> **Extract to read**:
- Conference: Pacific-10 Conference
- Record: 5–6 (3–4 Pac-10)
- Head coach: Larry Smith (1st season);
- Offensive coordinator: Steve Axman (1st season)
- Defensive coordinator: Moe Ankney (1st season)
- Captain: Hubie Oliver
- Home stadium: Arizona Stadium

= 1980 Arizona Wildcats football team =

American college football season

The 1980 Arizona Wildcats football team represented the University of Arizona in the Pacific-10 Conference (Pac-10) during the 1980 NCAA Division I-A football season. In their first season under head coach Larry Smith, the Wildcats compiled a 5–6 record (3–4 against Pac-10 opponents), finished in a tie for sixth place in the Pac-10, and were outscored by their opponents, 275 to 215. The team played its home games in Arizona Stadium in Tucson, Arizona.

> **Exercises**:
A: Who was the offensive coordinator of the 1980 Arizona Wildcats, according to the article on that team?
B: Carry on the article about the 1980 Arizona Wildcats football team from where it stops.

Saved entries

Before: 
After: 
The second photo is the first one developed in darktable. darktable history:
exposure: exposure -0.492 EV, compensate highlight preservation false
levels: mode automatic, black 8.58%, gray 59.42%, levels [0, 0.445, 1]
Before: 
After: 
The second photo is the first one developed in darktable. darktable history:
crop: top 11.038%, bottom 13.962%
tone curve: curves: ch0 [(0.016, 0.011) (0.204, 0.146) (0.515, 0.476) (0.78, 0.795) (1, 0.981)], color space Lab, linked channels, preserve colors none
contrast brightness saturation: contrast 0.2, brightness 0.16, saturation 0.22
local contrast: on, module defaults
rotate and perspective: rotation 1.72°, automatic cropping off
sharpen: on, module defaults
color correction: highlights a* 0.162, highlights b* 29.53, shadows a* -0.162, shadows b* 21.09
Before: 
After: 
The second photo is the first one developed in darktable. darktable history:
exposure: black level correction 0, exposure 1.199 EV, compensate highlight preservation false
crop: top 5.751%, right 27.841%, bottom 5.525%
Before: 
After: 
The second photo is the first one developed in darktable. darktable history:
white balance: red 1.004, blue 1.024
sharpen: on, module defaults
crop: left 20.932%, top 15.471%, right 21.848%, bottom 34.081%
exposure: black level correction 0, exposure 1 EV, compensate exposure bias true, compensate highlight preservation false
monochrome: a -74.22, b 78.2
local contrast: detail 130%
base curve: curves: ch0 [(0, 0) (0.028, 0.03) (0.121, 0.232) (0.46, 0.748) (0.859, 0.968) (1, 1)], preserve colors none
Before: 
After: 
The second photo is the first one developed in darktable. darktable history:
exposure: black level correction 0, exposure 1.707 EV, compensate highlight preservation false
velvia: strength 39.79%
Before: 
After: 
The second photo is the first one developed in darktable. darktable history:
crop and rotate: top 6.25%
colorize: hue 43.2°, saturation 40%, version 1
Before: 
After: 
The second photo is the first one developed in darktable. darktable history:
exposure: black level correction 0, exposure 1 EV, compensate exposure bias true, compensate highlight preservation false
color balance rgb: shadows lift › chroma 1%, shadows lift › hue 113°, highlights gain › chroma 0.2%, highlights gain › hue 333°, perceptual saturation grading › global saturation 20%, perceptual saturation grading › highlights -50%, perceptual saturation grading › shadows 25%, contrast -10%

> **Results**:
A: Steve Axman

B:
Despite finishing the season with a 5–6 record, the Wildcats defeated UCLA (who was ranked second at the time), which would become the first of several signature moments during Smith's tenure with the program.

The team's statistical leaders included Tom Tunnicliffe with 1,204 passing yards, Hubert Oliver with 655 rushing yards, and Tim Holmes with 545 receiving yards. Linebacker Jack Housley led the team with 104 total tackles.

==Before the season==
Arizona finished the 1979 season with a 6–5 record, and lost to Pittsburgh in the Fiesta Bowl. During the offseason, head coach Tony Mason was discovered as being allegedly involved in a cash payment scandal by giving boosters money to players, which was illegal under NCAA rules. As a result, Mason resigned as coach and was replaced by Smith, who was coaching at Tulane. Smith was a former assistant coach at Arizona under Mason's predecessor Jim Young. In a press conference, Smith promised to rebuild the program and bring the team to a winning success.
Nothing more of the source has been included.